Anti-Islamophobia drive ‘could protect grooming gangs’ | Politics | News
A Government campaign against Islamophobia could prevent grooming gangs guilty of horrific offences against children being brought to justice, a Labour politician has warned. Deputy Prime Minister Angela Rayner has appointed a group to draw up an official definition of Islamophobia.
But Labour member of the House of Lords Maurice Glasman said it would prevent people speaking about grooming gangs. He said: “Saying that ‘the systematic rape by overwhelmingly Pakistani Muslim men of underage English girls over more than two decades’ is not a sentence that should result in somebody losing their job or reputation. The potential new definition of Islamophobia could mean exactly that.”

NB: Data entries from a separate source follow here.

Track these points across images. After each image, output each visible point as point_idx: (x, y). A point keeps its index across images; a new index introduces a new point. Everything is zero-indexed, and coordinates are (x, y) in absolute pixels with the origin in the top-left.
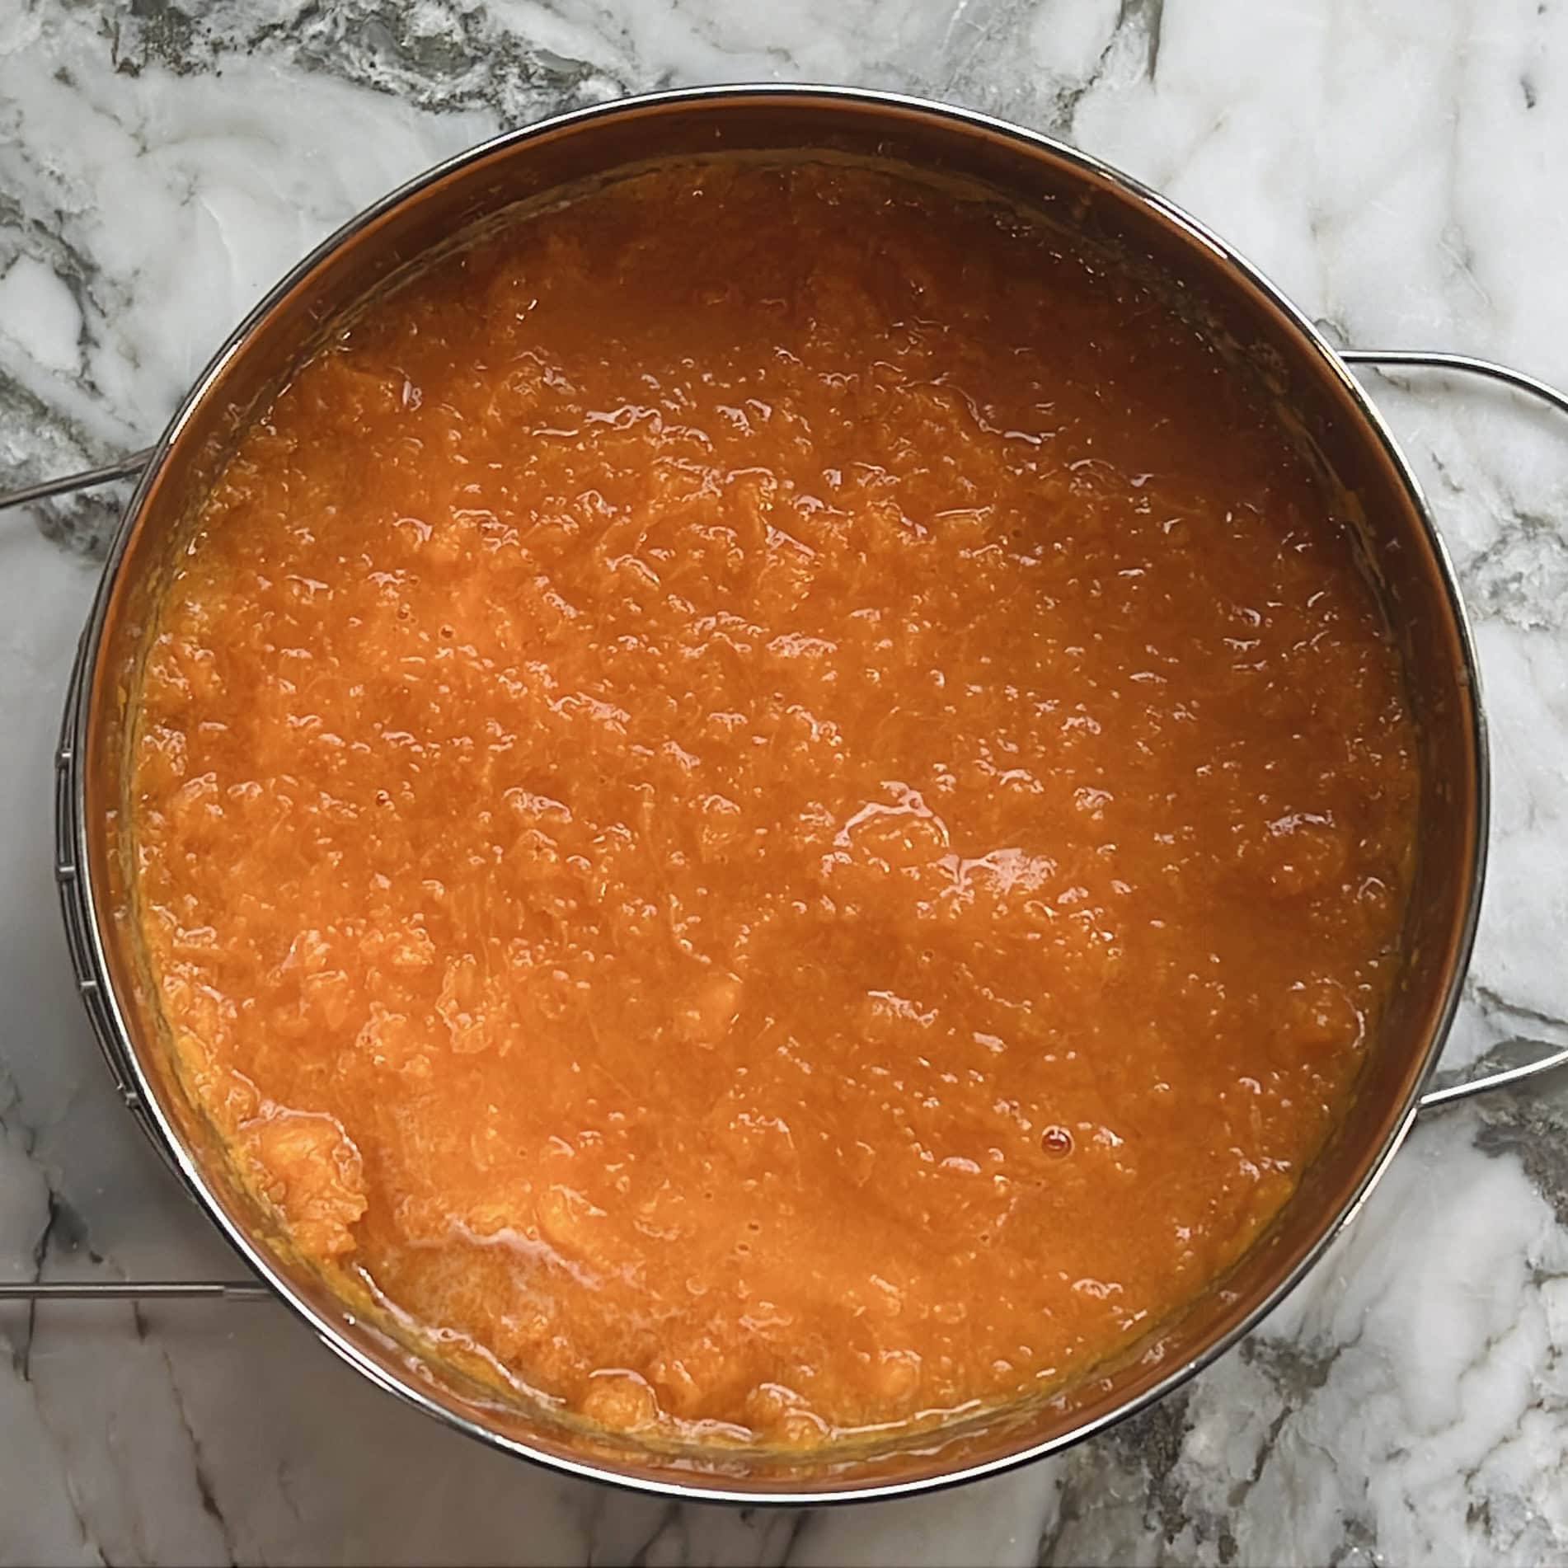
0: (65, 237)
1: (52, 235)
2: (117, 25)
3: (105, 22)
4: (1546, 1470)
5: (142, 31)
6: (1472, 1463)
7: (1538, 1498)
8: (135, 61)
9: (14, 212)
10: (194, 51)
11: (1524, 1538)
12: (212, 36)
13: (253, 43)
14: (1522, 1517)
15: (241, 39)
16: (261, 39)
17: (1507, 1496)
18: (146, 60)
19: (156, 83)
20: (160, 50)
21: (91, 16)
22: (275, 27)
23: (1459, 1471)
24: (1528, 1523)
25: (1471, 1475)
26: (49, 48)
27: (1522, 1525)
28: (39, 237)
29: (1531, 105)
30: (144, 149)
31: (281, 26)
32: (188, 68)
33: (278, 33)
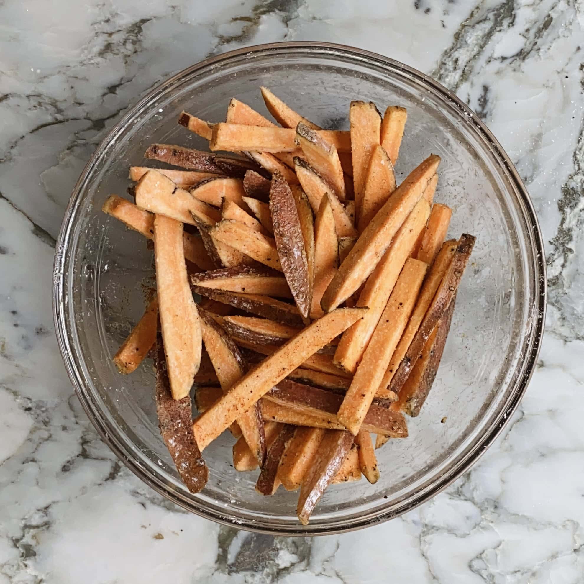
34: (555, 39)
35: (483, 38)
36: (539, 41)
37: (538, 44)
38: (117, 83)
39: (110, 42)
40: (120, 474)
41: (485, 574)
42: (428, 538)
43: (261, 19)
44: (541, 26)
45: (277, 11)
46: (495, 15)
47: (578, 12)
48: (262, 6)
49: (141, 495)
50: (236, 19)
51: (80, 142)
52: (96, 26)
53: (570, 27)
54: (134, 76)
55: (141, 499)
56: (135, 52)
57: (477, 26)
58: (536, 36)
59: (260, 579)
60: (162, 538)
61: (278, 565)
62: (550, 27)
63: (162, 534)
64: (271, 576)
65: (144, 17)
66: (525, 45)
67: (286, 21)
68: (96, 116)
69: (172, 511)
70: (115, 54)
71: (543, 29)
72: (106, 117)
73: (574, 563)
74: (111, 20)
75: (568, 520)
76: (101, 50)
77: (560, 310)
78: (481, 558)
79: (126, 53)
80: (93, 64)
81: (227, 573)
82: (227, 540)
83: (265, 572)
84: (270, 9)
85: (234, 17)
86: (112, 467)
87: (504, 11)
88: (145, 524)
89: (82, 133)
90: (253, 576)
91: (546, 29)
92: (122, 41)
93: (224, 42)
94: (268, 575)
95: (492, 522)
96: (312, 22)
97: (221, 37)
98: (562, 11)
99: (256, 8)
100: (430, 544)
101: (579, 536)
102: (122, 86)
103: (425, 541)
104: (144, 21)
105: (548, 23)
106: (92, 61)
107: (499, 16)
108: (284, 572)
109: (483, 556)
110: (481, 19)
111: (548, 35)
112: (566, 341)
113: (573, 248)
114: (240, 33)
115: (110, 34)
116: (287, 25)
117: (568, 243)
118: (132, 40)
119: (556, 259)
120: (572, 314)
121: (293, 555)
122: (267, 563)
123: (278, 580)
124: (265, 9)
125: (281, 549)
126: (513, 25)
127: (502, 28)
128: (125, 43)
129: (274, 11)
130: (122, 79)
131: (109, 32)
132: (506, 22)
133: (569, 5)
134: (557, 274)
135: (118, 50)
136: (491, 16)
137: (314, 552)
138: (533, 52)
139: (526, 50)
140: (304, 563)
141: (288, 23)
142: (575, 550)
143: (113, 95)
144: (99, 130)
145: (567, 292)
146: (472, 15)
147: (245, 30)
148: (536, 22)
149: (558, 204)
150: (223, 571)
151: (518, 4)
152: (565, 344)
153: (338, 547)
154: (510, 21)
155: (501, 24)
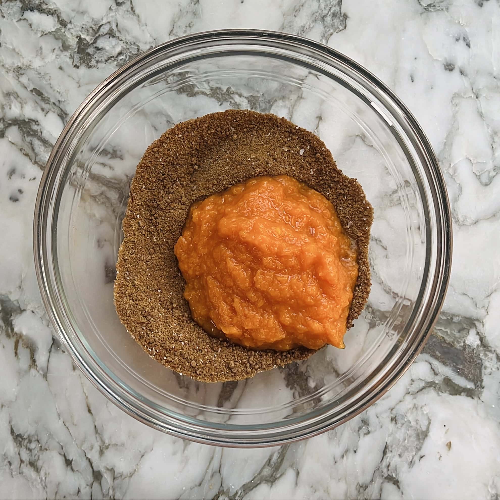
0: (60, 107)
1: (57, 106)
2: (74, 56)
3: (71, 55)
4: (410, 409)
5: (80, 58)
6: (393, 407)
7: (408, 415)
8: (78, 65)
9: (49, 101)
10: (92, 62)
11: (405, 425)
12: (97, 59)
13: (106, 61)
14: (404, 420)
15: (103, 60)
16: (108, 60)
17: (401, 415)
18: (81, 64)
19: (83, 70)
20: (84, 62)
21: (68, 54)
22: (112, 57)
23: (389, 409)
24: (405, 422)
25: (392, 409)
26: (57, 61)
27: (404, 422)
28: (54, 106)
29: (413, 81)
30: (80, 86)
31: (113, 57)
32: (90, 67)
33: (112, 59)
34: (51, 88)
35: (46, 147)
36: (52, 100)
37: (54, 102)
38: (63, 458)
39: (28, 463)
40: (394, 476)
41: (492, 173)
42: (461, 219)
43: (18, 332)
44: (40, 98)
45: (12, 318)
46: (28, 136)
47: (30, 67)
48: (7, 331)
49: (413, 459)
50: (16, 353)
51: (111, 492)
52: (14, 473)
53: (42, 74)
54: (59, 443)
55: (416, 458)
56: (38, 441)
57: (36, 151)
58: (47, 103)
59: (489, 362)
60: (450, 443)
61: (478, 345)
62: (41, 91)
63: (446, 443)
64: (486, 352)
65: (10, 432)
66: (54, 112)
67: (22, 311)
68: (90, 478)
69: (428, 433)
70: (38, 459)
71: (42, 97)
72: (91, 469)
73: (488, 99)
74: (9, 460)
75: (452, 102)
76: (34, 470)
77: (276, 101)
78: (480, 176)
79: (39, 449)
80: (45, 478)
81: (482, 390)
82: (454, 388)
83: (483, 358)
84: (9, 324)
85: (14, 354)
86: (388, 482)
87: (24, 128)
88: (438, 457)
89: (104, 491)
90: (485, 368)
91: (43, 94)
92: (28, 452)
93: (35, 365)
94: (486, 355)
95: (450, 164)
96: (23, 289)
97: (30, 367)
98: (29, 80)
99: (8, 336)
100: (466, 217)
101: (465, 94)
102: (66, 454)
103: (463, 221)
104: (12, 432)
105: (38, 92)
106: (44, 478)
107: (29, 132)
108: (484, 341)
109: (478, 174)
110: (31, 148)
111: (47, 93)
112: (301, 98)
113: (227, 87)
114: (28, 351)
115: (22, 461)
116: (24, 310)
117: (222, 91)
118: (27, 443)
119: (234, 101)
120: (280, 91)
121: (470, 332)
122: (476, 355)
123: (490, 347)
124: (9, 328)
125: (464, 342)
126: (38, 121)
127: (39, 131)
128: (30, 450)
129: (12, 320)
130: (60, 454)
131: (20, 462)
132: (35, 127)
133: (24, 74)
134: (246, 101)
135: (35, 456)
136: (28, 139)
137: (468, 315)
138: (61, 106)
139: (59, 112)
140: (477, 323)
141: (22, 309)
142: (477, 98)
143: (73, 462)
144: (102, 476)
145: (262, 94)
146: (27, 155)
147: (25, 347)
148: (36, 102)
149: (190, 97)
150: (481, 393)
151: (20, 116)
152: (304, 98)
153: (465, 294)
154: (34, 123)
155: (35, 131)
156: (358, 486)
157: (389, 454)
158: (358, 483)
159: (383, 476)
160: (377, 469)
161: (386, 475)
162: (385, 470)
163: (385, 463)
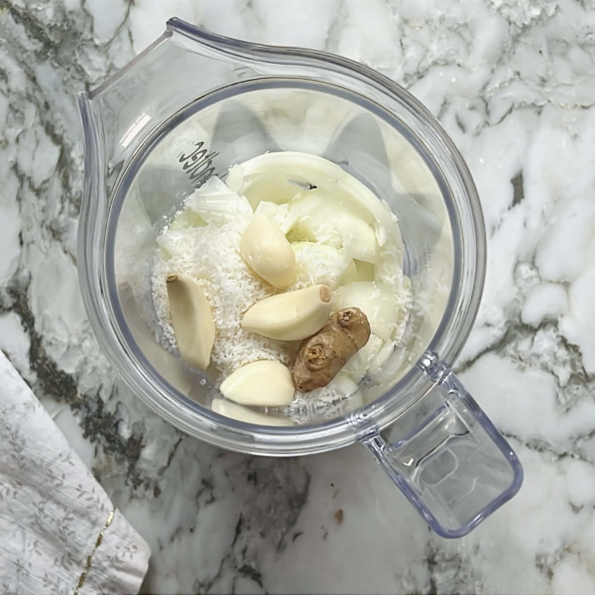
156: (197, 585)
157: (245, 533)
158: (197, 581)
159: (236, 567)
160: (227, 558)
161: (240, 566)
162: (239, 558)
163: (239, 547)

A new policy note from think tank Policy Exchange calls for the Government to suspend the working group developing a definition of Islamophobia, at least until the National Inquiry on Grooming Gangs has concluded. The group is chaired by former Conservative Dominic Grieve.
Former top UK Diplomat Sir John Jenkins, the ex-Ambassador to Saudi Arabia and co-author of the report, has refused to engage with Grieve’s group. In a letter to Grieve – published for the first time today – he warns that any official definition of Islamophobia “will almost certainly turbocharge ‘cancel culture’” and would “be an undeniable act of two-tier policy, creating special status and protection for members of one faith alone.”
While there have always been concerns any definition would restrict freedom of speech and the ability to discuss problems in society openly, those concerns are now amplified. Baroness Casey, who published a damning report into the grooming scandal, was among those accused of Islamophobia for her work on Rotherham. In 2017, she was nominated by one Islamist activist group as “Islamophobe of the Year” for her original report into the scandal.
The late Andrew Norfolk, the journalist who did more than any other to expose the scale of the grooming gang scandal in Rotherham, was also repeatedly denounced for having thereby amplified Islamophobia.
When Sir Trevor Phillips, the former founding Chair of the Equality and Human Rights Commission, was suspended from the Labour Party for alleged Islamophobia, the first item cited in the disciplinary letter from the party to him was that he had written about “the exposure of systematic and longstanding abuse by men, mostly of Pakistani Muslim origin in the North of England.”
Anti-Muslim hatred and discrimination should continue to be prosecuted whenever it occurs, utilising existing legislation, the Police Exchange think tank said.